Potensi penggunaannya pun tidak terbatas pada satu jenis lokasi. SOTG dinilai dapat ditempatkan di lingkungan pendidikan, fasilitas umum, maupun kawasan perkantoran. Tempat-tempat dengan tingkat mobilitas tinggi menjadi salah satu sasaran penerapan karena kebutuhan terhadap produk sanitasi dapat muncul ketika pengguna sedang berada di luar rumah.
“Terutama pada lokasi yang memiliki mobilitas tinggi,” ujar Fikri.
Pengembangan SOTG juga diarahkan agar teknologi yang digunakan dapat semakin adaptif terhadap kebutuhan pengguna dan pengelola. Tim berharap pengembangan berikutnya dapat memperluas kemampuan sistem sekaligus meningkatkan kesiapan mesin untuk diterapkan pada lingkungan yang lebih beragam.

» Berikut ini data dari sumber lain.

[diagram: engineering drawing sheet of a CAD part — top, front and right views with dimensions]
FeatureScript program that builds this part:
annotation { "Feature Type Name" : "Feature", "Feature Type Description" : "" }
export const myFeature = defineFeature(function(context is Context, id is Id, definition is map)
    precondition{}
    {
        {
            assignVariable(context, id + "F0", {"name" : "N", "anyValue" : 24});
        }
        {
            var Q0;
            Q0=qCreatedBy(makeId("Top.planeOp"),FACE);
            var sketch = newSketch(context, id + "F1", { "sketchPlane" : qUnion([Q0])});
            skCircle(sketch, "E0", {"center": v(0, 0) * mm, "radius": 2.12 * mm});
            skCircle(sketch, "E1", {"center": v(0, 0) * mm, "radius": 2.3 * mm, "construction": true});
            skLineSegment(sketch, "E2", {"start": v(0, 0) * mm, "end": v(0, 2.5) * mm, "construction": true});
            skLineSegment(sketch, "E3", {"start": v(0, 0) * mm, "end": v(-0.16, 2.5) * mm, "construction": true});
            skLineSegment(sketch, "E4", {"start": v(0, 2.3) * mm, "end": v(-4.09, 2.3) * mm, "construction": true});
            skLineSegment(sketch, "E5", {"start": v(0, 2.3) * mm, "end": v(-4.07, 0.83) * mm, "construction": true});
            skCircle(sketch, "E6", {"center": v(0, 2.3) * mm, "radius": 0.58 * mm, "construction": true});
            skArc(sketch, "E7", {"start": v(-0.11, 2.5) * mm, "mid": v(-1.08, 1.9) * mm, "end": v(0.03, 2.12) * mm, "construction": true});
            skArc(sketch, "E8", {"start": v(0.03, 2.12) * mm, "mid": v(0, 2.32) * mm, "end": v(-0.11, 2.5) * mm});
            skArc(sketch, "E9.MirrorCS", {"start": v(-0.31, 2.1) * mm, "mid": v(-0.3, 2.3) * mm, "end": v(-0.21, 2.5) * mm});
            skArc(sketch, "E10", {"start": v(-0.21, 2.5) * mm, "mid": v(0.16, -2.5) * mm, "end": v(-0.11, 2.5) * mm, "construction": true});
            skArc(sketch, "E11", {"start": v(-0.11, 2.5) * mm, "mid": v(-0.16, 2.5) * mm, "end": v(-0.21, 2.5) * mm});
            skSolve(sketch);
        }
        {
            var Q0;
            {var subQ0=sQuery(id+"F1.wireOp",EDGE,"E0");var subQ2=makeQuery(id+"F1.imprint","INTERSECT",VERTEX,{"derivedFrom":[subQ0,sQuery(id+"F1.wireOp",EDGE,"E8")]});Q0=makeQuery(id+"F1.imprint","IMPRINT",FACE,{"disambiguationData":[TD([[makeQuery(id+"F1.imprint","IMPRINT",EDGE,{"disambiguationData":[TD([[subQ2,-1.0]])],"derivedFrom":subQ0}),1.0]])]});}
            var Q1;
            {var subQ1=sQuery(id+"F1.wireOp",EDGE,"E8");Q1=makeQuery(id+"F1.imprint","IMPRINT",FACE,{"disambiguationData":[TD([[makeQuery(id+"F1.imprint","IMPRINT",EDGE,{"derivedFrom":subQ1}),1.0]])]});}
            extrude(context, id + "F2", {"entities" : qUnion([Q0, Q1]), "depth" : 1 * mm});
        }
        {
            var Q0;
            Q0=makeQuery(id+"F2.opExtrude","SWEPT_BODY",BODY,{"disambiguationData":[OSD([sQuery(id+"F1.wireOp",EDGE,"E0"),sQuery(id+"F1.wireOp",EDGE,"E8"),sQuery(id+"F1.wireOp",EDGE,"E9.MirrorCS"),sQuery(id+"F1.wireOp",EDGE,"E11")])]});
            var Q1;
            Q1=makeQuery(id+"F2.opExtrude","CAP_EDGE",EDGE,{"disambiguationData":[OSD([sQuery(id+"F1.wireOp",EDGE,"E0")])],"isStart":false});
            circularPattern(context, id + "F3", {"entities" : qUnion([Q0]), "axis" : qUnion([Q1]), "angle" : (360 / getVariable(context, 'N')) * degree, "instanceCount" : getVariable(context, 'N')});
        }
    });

Inovasi tersebut turut dikaitkan dengan agenda pembangunan berkelanjutan, terutama Sustainable Development Goals (SDGs) poin ketiga tentang Kehidupan Sehat dan Sejahtera serta poin kesembilan mengenai Industri, Inovasi, dan Infrastruktur.
Bagi tim pengembang, tantangan berikutnya bukan sekadar membuat mesin dapat menjual pembalut secara otomatis.
Mereka juga perlu memastikan teknologi tersebut mampu bekerja secara andal ketika ditempatkan di ruang publik, mudah dikelola dari jarak jauh, serta tetap memberikan pengalaman penggunaan yang praktis dan menjaga privasi. (Nayla).